Ever since the accident I’ve walked this way
So stick my legs in plaster
Tell me lies about Vietnam.
In 2003, the socialist magazine Red Pepper anointed him Shadow Poet Laureate, an appropriate title for the author of the collections “Peace Is Milk” (1966), “Out Loud” (1968), “Love Songs of World War III” (1988) and “Heart on the Left” (1997).
He wrote many plays and adaptations for the stage, for adults and children. Most notably, he collaborated with Peter Brook on two productions for the Royal Shakespeare Company, Peter’s Weiss’s “Marat/Sade” (1964) and the antiwar play “US” (1966), for which he wrote seven song lyrics.

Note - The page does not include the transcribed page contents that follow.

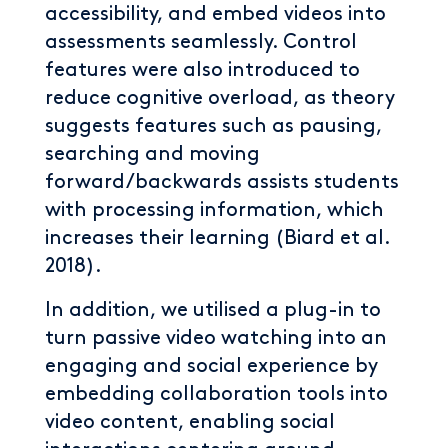
accessibility, and embed videos into
assessments seamlessly. Control
features were also introduced to
reduce cognitive overload, as theory
suggests features such as pausing,
searching and moving
forward/backwards assists students
with processing information, which
increases their learning (Biard et al.
2018).
In addition, we utilised a plug-in to
turn passive video watching into an
engaging and social experience by
embedding collaboration tools into
video content, enabling social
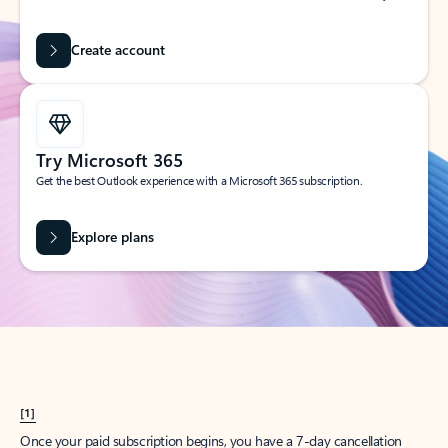
Create account
Try Microsoft 365
Get the best Outlook experience with a Microsoft 365 subscription.
Explore plans
[1]
Once your paid subscription begins, you have a 7-day cancellation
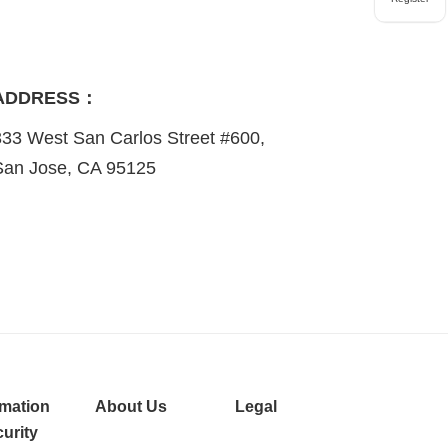
ADDRESS：
333 West San Carlos Street #600,
San Jose, CA 95125
rmation
About Us
Legal
urity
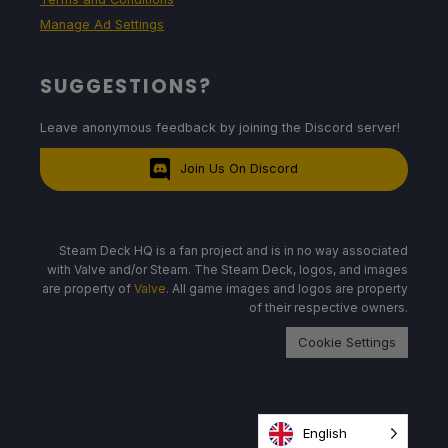
Manage Ad Settings
SUGGESTIONS?
Leave anonymous feedback by joining the Discord server!
Join Us On Discord
Steam Deck HQ is a fan project and is in no way associated
with Valve and/or Steam. The Steam Deck, logos, and images
are property of
Valve
. All game images and logos are property
of their respective owners.
Cookie Settings
English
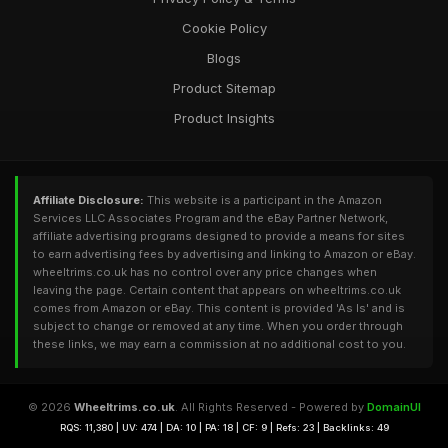
Cookie Policy
Blogs
Product Sitemap
Product Insights
Affiliate Disclosure:
This website is a participant in the Amazon
Services LLC Associates Program and the eBay Partner Network,
affiliate advertising programs designed to provide a means for sites
to earn advertising fees by advertising and linking to Amazon or eBay.
wheeltrims.co.uk has no control over any price changes when
leaving the page. Certain content that appears on wheeltrims.co.uk
comes from Amazon or eBay. This content is provided 'As Is' and is
subject to change or removed at any time. When you order through
these links, we may earn a commission at no additional cost to you.
© 2026
Wheeltrims.co.uk
. All Rights Reserved - Powered by
DomainUI
RQS: 11,380 | UV: 474 | DA: 10 | PA: 18 | CF: 9 | Refs: 23 | Backlinks: 49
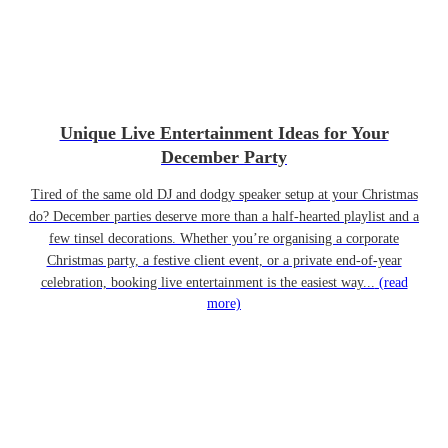
Unique Live Entertainment Ideas for Your
December Party
Tired of the same old DJ and dodgy speaker setup at your Christmas
do? December parties deserve more than a half-hearted playlist and a
few tinsel decorations. Whether you’re organising a corporate
Christmas party, a festive client event, or a private end-of-year
celebration, booking live entertainment is the easiest way...
(read
more)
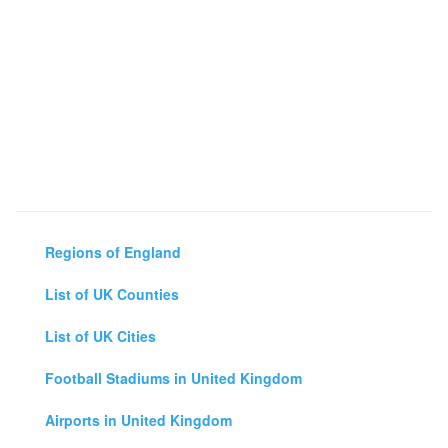
Regions of England
List of UK Counties
List of UK Cities
Football Stadiums in United Kingdom
Airports in United Kingdom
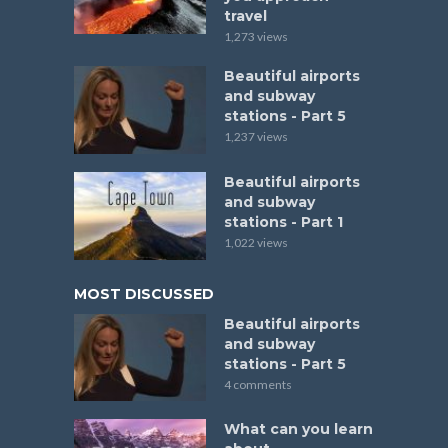
travel
1,273 views
Beautiful airports
and subway
stations - Part 5
1,237 views
Beautiful airports
and subway
stations - Part 1
1,022 views
MOST DISCUSSED
Beautiful airports
and subway
stations - Part 5
4 comments
What can you learn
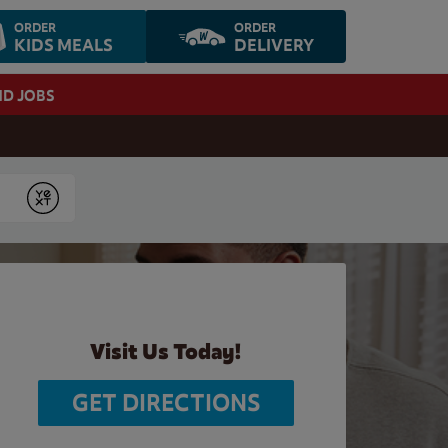
ORDER
ORDER
KIDS MEALS
DELIVERY
ND JOBS
Submit
Visit Us Today!
GET DIRECTIONS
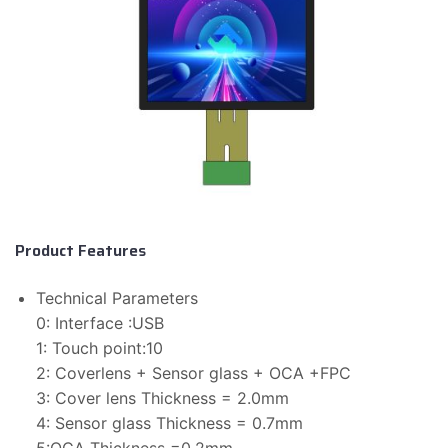
Product Features
Technical Parameters
0: Interface :USB
1: Touch point:10
2: Coverlens + Sensor glass + OCA +FPC
3: Cover lens Thickness = 2.0mm
4: Sensor glass Thickness = 0.7mm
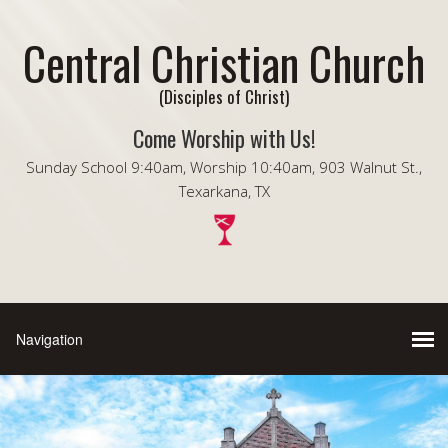
Central Christian Church
(Disciples of Christ)
Come Worship with Us!
Sunday School 9:40am, Worship 10:40am, 903 Walnut St.,
Texarkana, TX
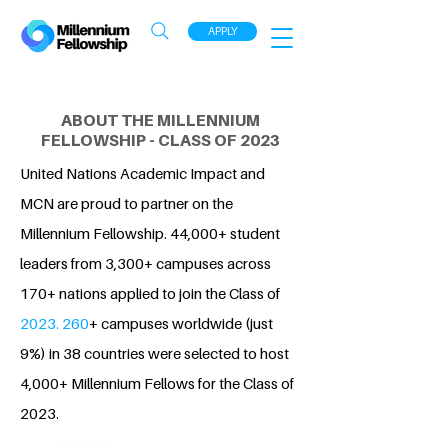
APPLY
ABOUT THE MILLENNIUM
FELLOWSHIP - CLASS OF 2023
United Nations Academic Impact and
MCN are proud to partner on the
Millennium Fellowship. 44,000+ student
leaders from 3,300+ campuses across
170+ nations applied to join the Class of
2023. 260
+ campuses worldwide (just
9%) in 38 countries were selected to host
4,000+ Millennium Fellows for the Class of
2023.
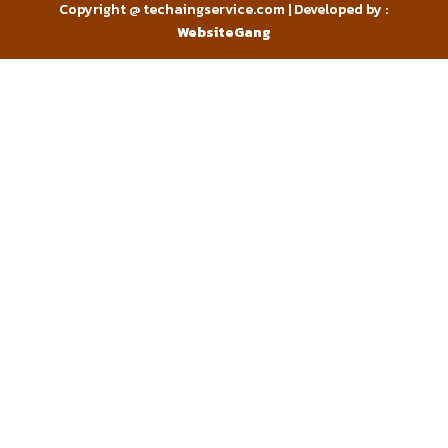
Copyright @ techaingservice.com | Developed by :
WebsiteGang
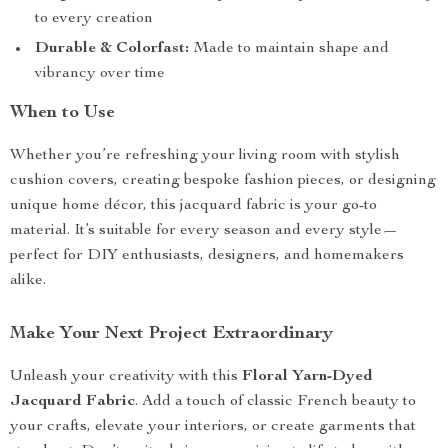
to every creation
Durable & Colorfast:
Made to maintain shape and
vibrancy over time
When to Use
Whether you’re refreshing your living room with stylish
cushion covers, creating bespoke fashion pieces, or designing
unique home décor, this jacquard fabric is your go-to
material. It’s suitable for every season and every style—
perfect for DIY enthusiasts, designers, and homemakers
alike.
Make Your Next Project Extraordinary
Unleash your creativity with this
Floral Yarn-Dyed
Jacquard Fabric
. Add a touch of classic French beauty to
your crafts, elevate your interiors, or create garments that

He also wrote “Tyger” (1971), a play about William Blake, and the song lyrics for Peter Hall’s stage version of George Orwell’s “Animal Farm.” And he edited “Blackbird Singing” (2001), a collection of Paul McCartney’s poetry and lyrics.
At his death Mr. Mitchell had just completed three works to be published next year: “Tell Me Lies: Poems 2005-2008” (Bloodaxe Books), the children’s collection “Umpteen Poems” (Orchard Books) and “Shapeshifters” (Frances Lincoln), a retelling of Ovid’s “Metamorphoses.”
His first marriage ended in divorce. He is survived by his wife, Celia Hewitt; three daughters, Briony, Sasha and Beattie; two sons, Alistair and Danny; and nine grandchildren.